Die zweitgrößte Insel im Mittelmeer ist ein kleiner Kontinent für sich
Die erste Begegnung findet fast immer im Morgengrauen statt. Nach einer Nacht auf dem Meer werden die Motorengeräusche des Schiffes leiser, es macht spürbar weniger Fahrt. Das Meer wird ruhiger. Die ersten Brisen vom Festland, von den dunklen Bergmassen, Felszungen und Klippen bringen einen warmen Duft von Macchia, von Thymian, Myrte, Rosmarin und vielen anderen aromatischen Kräutern Sardiniens. Dann kommt der Tag. Die Sonne taucht Land und Meer ins mediterrane Licht, anfangs noch mit langen Schatten, das letzte Frösteln der Nacht verfliegt, sie gewinnt Kraft, die Berge bekommen harte Konturen. Sardinien umfasst ein Universum an Steinen in vielen Farben: rot, grün, schwarz, weiß, violett, rosa, silbern und alle nur möglichen Grautöne.
Chi venit da 'e su mare furat - wer über das Meer kommt, ist ein Dieb. Durch die Jahrhunderte sind immer wieder fremde Eroberer gelandet, denn die Steine bergen Reichtümer: Silber, Kupfer, Blei und Gold. Segel am Horizont brachten Angst. Die Sarden zogen sich mehr und mehr in die Berge zurück. Die Küstengebiete, die fruchtbaren Ebenen, die Bergbauregionen gehörten nacheinander den Puniern, Römern, Byzantinern, Pisanern und Genuesen, den Spaniern und schließlich den Italienern vom Festland.

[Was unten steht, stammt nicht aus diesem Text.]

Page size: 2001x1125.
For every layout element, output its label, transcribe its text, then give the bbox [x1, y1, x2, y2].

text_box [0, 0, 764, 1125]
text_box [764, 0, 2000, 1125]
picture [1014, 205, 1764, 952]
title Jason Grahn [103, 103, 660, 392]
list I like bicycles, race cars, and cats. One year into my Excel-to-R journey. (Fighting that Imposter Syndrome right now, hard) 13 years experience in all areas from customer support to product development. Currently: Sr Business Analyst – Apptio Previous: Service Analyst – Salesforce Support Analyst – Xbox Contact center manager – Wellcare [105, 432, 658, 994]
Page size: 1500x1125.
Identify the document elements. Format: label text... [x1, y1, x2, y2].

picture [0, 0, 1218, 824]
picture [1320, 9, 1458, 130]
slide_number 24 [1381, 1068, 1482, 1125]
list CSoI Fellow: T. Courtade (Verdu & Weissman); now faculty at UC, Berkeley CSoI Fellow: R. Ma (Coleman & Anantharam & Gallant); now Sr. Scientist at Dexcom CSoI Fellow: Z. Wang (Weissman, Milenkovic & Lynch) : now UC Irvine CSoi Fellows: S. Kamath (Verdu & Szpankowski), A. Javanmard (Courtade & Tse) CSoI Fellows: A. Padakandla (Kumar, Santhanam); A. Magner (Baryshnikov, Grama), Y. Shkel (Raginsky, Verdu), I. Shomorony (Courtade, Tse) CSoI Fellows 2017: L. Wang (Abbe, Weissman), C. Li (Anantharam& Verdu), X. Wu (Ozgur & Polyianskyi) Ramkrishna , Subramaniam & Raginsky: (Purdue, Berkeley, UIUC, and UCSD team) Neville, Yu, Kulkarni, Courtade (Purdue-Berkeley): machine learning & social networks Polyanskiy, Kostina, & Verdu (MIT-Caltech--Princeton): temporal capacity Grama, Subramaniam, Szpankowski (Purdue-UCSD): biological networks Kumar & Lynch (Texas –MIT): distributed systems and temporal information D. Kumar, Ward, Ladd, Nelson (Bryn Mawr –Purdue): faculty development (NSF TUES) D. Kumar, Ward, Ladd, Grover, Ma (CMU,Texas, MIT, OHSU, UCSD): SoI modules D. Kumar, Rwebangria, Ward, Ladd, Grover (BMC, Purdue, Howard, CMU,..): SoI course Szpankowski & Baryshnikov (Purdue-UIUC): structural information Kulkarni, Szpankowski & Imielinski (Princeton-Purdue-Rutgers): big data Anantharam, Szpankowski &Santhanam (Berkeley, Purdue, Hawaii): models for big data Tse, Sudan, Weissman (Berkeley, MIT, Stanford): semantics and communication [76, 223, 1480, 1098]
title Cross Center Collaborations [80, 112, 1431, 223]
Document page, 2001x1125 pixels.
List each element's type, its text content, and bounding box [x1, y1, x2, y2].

Sind die Touristen nur die letzten Invasoren? Die Erschließung der Küsten, die zuvor meist dürftiges Weideland für die weit landeinwärts gelegenen Dörfer und Weiler abgaben, hat bei vielen Sarden das Gefühl hinterlassen, auch dieses Mal bestohlen worden zu sein. Costa rubata, geraubte Küste, wird die Costa Smeralda genannt. Dabei hat, anders als in den meisten Fällen, das Konsortium des Aga Khan damals anständig gezahlt, weit mehr als die Hirten für die felsige Macchia jemals erwartet hatten. Ins Armenhaus Sardiniens, die Gallura, zogen die Superreichen ein. Die Costa wurde zum Motor für den Fremdenverkehr an den übrigen Küsten Sardiniens, wo zuvor nur die Einheimischen in den heißen Sommermonaten bescheidene Ferien gemacht hatten. Hotels und Feriensiedlungen, nicht immer im Einklang mit Natur und Landschaft, schossen überall aus dem Boden. Neue Orte entstanden an der Küste, wo vorher ein paar Fischerhäuser, ein Sarazenenturm oder auch gar nichts stand. Ein im ersten Boom vielerorts missachtetes Gesetz der Regionalregierung, das Bauen außerhalb von Ortschaften unmittelbar am Meer nur ausnahmsweise zulässt und den freien Zugang aller zum Strand garantiert, hat viel gerettet.
Von Anfang an zog es die Reisenden ins Innere der Insel. Dort gibt es heute noch Ursprünglichkeit, die anderswo touristisch aufgeputzter Folkloredarbietung gewichen ist. Wenn die Sarden feiern, dann tun sie es zuallererst für sich. Noch leben die Hirten in archaischen Lebensformen, von denen wir nicht einmal mehr in den Erzählungen unserer Großeltern hören, allenfalls im Geschichtsbuch lesen. In Sardiniens Bergregionen wohnen sie noch in den mit Reisig und Holzknüppeln gedeckten pinettas, Steinhütten, die wie Miniaturausgaben der Nuraghen aussehen.
Sardiniens Farben wechseln mit den Jahreszeiten. Den langen Sommer über, wenn das Getreide geerntet ist, die Weiden und das Ödland verdorren, ist alles leuchtend gelb, bis auf die schwarzgrünen Flecken von Stein- und Korkeichen und den Macchiabüschen. Im Frühjahr und etwas weniger intensiv im Herbst und Winter blüht alles. Die Myrte, charakteristisch für Küstengebiete, ist über und über mit weißen Blütensternen bedeckt; der Erdbeerbaum zeigt gleichzeitig seine weißen Blütenglöckchen und die leuchtend roten Früchte; die aus Westindien eingeschleppten Opuntien, die »indische Feigen« (fichi d'India) genannten Kakteen, haben vergängliche gelbe Blüten und gelbrote Stachelfrüchte.
Das saubere Meer und die Strände mit ihrer landschaftlichen Vielfalt, das Landesinnere mit der wilden Natur und der archaischen Hirtenzivilisation, den Nuraghen, Feengrotten und Steinsetzungen haben den kleinen Kontinent zu einem Reiseziel für Entdecker werden lassen.